■ Aufgaben:
1. Gib aus der Filmkritik den Abschnitt wörtlich wieder, der mit „Charlie Kaufmans neuester“ beginnt und bis einschließlich „Things (USA 2020)“ reicht.
2. Erkläre anhand der Filmkritik, warum sich der Aufenthalt auf der Farm von Jakes Eltern verlängert.
3. Beantworte mithilfe der Filmkritik die folgenden Fragen:
(a) Wer spielt Jakes Mutter?
(b) Aus welchem Land und Jahr stammt der Film laut Originaltitelangabe?
(c) Wo erscheint der Film statt auf der großen Leinwand?

I’m thinking of Ending Things

Charlie Kaufmans neuester Film I’M THINKING OF ENDING THINGS folgt den Regeln moderner Sehgewohnheiten wie schon zuletzt jene von Martin Scorsese oder Noah Baumbach – und kommt direkt zu Netflix anstatt auf die große Leinwand. Ob das etwas über die Qualität aussagt, das verraten wir in unserer Kritik.

OT: I’m thinking of Ending Things (USA 2020)

Der Plot

Trotz der Zweifel an ihrer Beziehung besucht eine junge Frau (Jessie Buckley) mit ihrem neuen Freund Jake (Jesse Plemons) die Farm seiner Eltern. Als ein Schneesturm den Aufenthalt zwangsläufig verlängert und sie Jakes Mutter (Toni Collette) und Vater (David Thewlis) näher kennenlernt, nimmt sie beunruhigende Dinge wahr. Weshalb hängt an der Wand von Jakes Elternhaus ein Kinderfoto von ihr? Wer versucht permanent, sie auf dem Smartphone zu erreichen, nur um ihr daraufhin kryptische Worte zuzuflüstern? Und wer sagt uns eigentlich, dass das, was wir um uns herum sehen, tatsächlich die Realität ist?

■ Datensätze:
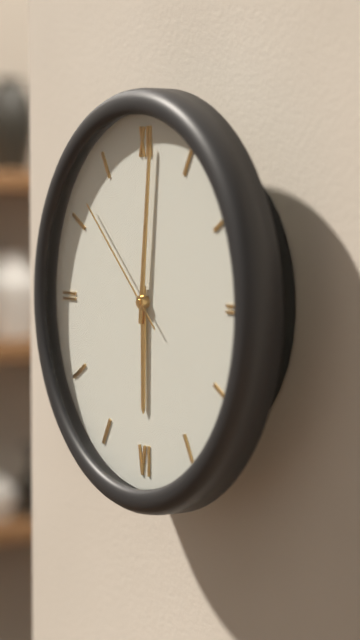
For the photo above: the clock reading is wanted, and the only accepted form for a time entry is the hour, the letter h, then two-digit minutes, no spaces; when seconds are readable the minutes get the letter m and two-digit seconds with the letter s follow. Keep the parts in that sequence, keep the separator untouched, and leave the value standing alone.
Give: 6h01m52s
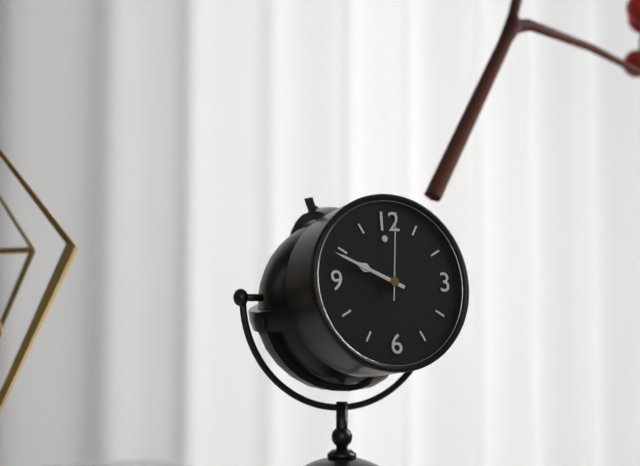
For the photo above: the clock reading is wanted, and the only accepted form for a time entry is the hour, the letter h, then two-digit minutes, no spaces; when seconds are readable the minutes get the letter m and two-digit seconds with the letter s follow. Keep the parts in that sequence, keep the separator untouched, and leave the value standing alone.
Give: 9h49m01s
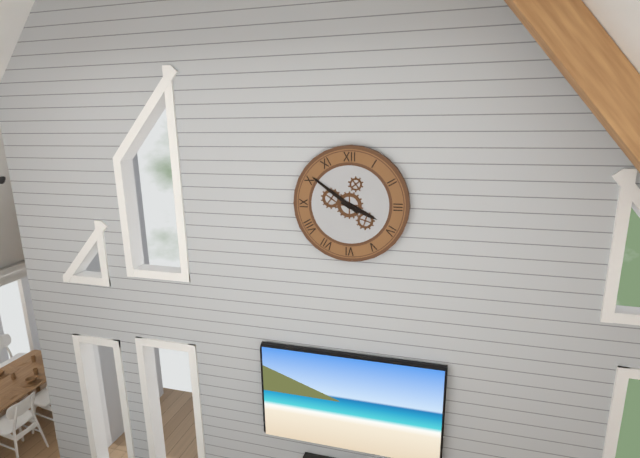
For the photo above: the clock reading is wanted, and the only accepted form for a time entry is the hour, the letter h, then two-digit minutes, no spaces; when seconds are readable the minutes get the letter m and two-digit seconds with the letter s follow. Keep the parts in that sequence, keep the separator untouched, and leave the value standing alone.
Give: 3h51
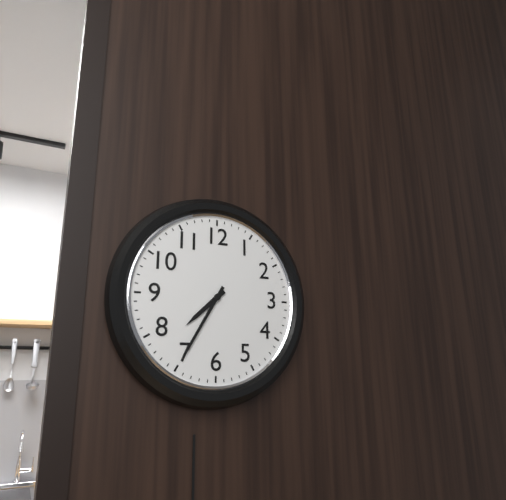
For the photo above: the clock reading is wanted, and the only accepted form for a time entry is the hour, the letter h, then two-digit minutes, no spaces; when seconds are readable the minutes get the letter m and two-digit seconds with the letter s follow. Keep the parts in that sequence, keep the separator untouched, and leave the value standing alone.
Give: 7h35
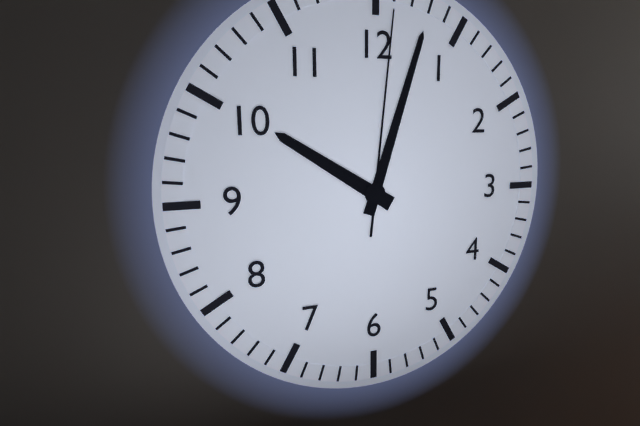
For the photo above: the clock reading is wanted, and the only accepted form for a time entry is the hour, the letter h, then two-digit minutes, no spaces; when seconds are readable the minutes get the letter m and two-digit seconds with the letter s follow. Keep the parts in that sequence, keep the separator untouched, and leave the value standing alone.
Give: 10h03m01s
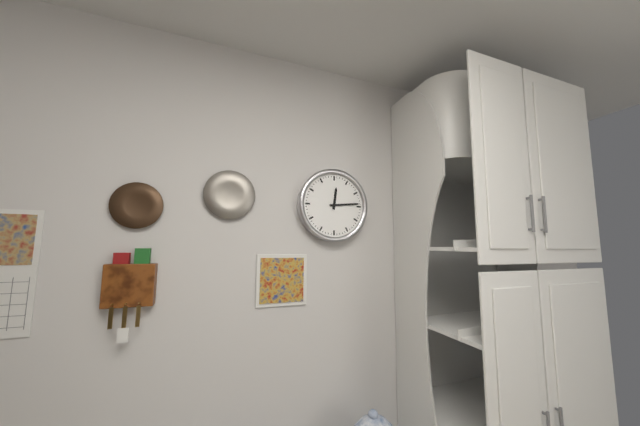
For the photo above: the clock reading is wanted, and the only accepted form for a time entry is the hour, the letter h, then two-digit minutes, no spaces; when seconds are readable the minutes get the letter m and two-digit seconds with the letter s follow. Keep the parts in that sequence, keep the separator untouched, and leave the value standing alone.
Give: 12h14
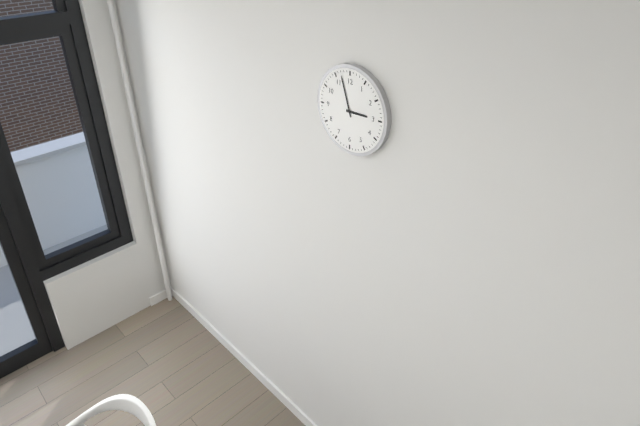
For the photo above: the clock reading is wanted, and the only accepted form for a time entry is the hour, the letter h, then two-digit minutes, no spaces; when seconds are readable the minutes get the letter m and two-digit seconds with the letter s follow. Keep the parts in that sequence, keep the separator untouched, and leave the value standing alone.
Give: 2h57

■ Antworten:
1.
Charlie Kaufmans neuester Film I’M THINKING OF ENDING THINGS folgt den Regeln moderner Sehgewohnheiten wie schon zuletzt jene von Martin Scorsese oder Noah Baumbach – und kommt direkt zu Netflix anstatt auf die große Leinwand. Ob das etwas über die Qualität aussagt, das verraten wir in unserer Kritik.

OT: I’m thinking of Ending Things (USA 2020)

2. Ein Schneesturm verlängert den Aufenthalt zwangsläufig. Dadurch lernt die junge Frau Jakes Mutter und Vater näher kennen.

3.
(a) Toni Collette
(b) USA, 2020
(c) Direkt bei Netflix